Saved entries>
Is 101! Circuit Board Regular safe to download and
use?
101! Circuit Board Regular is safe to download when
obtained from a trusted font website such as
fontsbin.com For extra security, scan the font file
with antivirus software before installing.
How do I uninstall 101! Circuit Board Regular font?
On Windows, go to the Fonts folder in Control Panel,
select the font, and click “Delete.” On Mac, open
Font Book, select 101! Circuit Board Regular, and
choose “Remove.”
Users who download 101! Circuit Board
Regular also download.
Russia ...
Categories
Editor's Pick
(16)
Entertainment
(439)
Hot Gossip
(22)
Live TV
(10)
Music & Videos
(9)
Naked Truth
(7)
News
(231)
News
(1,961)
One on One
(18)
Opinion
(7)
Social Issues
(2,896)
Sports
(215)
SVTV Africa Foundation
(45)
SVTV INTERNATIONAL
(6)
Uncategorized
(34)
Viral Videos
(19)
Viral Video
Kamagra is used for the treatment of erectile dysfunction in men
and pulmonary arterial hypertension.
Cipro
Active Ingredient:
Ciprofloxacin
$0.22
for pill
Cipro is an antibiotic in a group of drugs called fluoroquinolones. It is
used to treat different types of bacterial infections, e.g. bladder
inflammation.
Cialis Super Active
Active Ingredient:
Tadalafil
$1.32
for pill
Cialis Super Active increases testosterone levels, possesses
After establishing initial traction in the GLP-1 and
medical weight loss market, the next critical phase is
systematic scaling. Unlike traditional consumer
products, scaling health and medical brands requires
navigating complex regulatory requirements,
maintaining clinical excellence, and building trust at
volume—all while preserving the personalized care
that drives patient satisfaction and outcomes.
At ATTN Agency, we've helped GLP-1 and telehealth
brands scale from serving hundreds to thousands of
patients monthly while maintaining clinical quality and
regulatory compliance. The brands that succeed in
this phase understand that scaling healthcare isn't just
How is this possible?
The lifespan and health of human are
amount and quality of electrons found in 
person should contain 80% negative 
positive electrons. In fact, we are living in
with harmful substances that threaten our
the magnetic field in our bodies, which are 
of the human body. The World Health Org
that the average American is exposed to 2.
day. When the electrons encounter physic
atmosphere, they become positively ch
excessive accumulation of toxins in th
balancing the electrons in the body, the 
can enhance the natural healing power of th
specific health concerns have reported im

Task> Keep only those lines of the records that hold "clinical", and return them.

Expected answer>
maintaining clinical excellence, and building trust at
patients monthly while maintaining clinical quality and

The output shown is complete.